[Document images with source code]
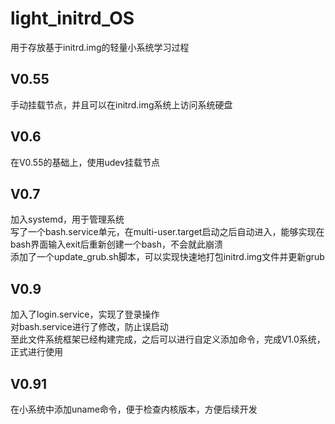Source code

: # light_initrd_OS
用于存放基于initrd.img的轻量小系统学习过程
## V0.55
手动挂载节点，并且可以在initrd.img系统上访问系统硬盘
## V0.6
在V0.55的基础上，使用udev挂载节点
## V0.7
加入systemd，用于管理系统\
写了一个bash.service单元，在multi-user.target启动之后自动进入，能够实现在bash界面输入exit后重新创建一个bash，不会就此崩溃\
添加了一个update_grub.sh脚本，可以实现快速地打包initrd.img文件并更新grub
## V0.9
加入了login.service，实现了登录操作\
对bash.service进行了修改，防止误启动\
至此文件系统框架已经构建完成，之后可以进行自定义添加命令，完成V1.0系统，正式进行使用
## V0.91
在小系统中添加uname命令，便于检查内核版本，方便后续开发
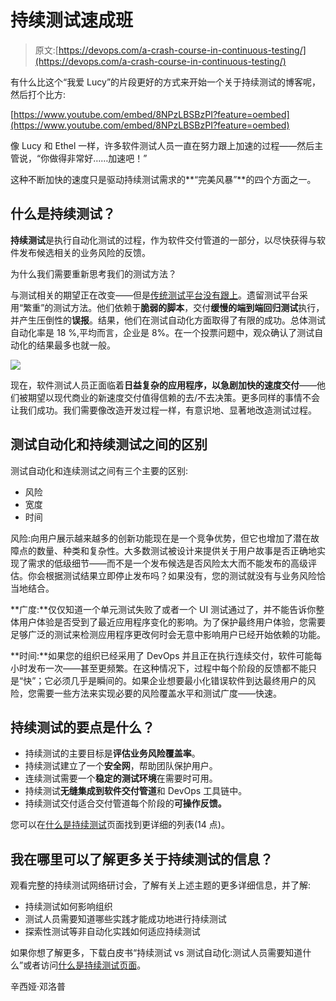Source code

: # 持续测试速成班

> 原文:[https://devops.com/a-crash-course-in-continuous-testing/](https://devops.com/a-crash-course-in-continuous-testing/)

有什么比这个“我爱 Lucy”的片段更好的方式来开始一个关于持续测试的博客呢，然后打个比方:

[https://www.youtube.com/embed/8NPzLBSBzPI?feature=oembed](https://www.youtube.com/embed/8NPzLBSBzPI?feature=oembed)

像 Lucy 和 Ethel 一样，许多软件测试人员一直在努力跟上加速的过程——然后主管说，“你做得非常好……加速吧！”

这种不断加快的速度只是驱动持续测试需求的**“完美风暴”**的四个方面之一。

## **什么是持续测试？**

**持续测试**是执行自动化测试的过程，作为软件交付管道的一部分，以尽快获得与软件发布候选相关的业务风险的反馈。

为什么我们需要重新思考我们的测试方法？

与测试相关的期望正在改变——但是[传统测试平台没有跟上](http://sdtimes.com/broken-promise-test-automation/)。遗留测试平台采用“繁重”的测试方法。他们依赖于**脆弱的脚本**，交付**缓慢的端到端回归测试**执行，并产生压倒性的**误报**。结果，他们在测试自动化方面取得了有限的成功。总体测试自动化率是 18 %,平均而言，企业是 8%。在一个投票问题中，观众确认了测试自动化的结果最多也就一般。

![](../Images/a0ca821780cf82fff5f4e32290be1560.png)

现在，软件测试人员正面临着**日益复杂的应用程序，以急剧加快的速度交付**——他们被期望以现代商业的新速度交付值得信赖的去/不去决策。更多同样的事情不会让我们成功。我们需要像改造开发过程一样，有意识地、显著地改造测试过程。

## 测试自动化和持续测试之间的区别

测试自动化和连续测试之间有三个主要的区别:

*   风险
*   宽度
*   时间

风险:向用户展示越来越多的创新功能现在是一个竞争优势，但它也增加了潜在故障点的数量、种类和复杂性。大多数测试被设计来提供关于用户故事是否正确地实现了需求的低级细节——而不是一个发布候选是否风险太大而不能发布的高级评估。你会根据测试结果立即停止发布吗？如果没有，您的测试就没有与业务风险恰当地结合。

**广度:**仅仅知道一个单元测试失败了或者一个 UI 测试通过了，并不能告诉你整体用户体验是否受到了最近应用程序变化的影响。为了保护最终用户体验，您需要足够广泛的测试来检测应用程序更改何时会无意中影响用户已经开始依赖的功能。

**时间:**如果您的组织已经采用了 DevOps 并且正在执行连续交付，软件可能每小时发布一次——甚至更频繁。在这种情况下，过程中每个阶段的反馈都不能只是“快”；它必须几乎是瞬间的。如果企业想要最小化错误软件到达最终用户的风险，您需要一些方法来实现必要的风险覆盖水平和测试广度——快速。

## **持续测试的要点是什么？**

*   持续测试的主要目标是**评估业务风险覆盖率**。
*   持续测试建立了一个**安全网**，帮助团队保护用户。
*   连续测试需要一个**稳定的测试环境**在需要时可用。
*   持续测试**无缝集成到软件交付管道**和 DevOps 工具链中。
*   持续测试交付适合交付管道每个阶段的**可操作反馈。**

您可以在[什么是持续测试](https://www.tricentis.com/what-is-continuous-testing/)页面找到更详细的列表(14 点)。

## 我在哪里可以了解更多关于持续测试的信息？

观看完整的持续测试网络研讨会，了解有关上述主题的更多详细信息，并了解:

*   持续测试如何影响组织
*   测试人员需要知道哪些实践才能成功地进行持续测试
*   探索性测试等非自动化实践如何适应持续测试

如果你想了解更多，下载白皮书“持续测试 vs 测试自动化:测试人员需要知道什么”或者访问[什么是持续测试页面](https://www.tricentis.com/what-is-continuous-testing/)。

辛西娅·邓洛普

==

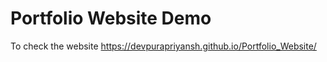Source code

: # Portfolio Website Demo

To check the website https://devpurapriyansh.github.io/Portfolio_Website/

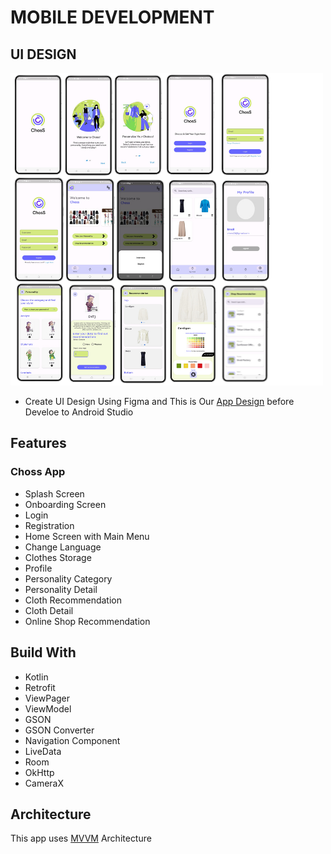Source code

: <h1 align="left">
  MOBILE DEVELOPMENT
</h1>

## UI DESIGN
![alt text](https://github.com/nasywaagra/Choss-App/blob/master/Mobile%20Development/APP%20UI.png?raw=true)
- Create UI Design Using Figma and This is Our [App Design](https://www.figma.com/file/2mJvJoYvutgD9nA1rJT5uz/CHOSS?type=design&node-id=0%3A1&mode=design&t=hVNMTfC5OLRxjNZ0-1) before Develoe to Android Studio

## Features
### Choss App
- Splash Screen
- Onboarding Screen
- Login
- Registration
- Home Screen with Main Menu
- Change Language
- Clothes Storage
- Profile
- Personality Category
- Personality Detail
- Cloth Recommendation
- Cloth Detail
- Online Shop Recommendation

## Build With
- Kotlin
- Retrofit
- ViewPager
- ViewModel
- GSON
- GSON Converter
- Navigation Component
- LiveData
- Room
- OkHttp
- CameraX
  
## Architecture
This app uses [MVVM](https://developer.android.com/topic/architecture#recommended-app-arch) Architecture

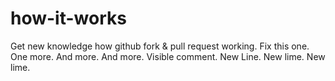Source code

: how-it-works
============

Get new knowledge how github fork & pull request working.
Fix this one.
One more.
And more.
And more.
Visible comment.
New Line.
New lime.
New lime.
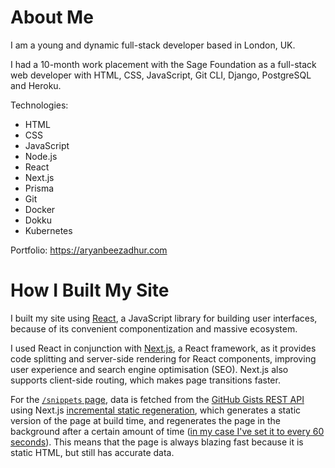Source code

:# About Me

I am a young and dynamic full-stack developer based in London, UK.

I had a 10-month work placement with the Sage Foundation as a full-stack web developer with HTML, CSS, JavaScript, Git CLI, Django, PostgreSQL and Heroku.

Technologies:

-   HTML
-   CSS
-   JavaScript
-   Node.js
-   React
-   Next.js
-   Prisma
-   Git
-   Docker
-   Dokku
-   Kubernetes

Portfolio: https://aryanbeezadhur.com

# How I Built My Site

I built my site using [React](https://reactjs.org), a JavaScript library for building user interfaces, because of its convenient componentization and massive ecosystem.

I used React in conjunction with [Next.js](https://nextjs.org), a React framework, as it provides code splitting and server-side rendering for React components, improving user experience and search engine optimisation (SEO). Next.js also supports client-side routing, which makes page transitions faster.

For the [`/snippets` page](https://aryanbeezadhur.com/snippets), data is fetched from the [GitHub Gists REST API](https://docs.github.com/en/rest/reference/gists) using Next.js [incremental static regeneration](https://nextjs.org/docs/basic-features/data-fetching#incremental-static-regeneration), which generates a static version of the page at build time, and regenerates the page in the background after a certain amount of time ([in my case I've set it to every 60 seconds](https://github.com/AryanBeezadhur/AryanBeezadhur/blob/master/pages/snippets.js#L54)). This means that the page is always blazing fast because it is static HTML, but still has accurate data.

> [Try it]
Count of lines in the data above that contain the string "user": give this number and no other words.

> [Response]
3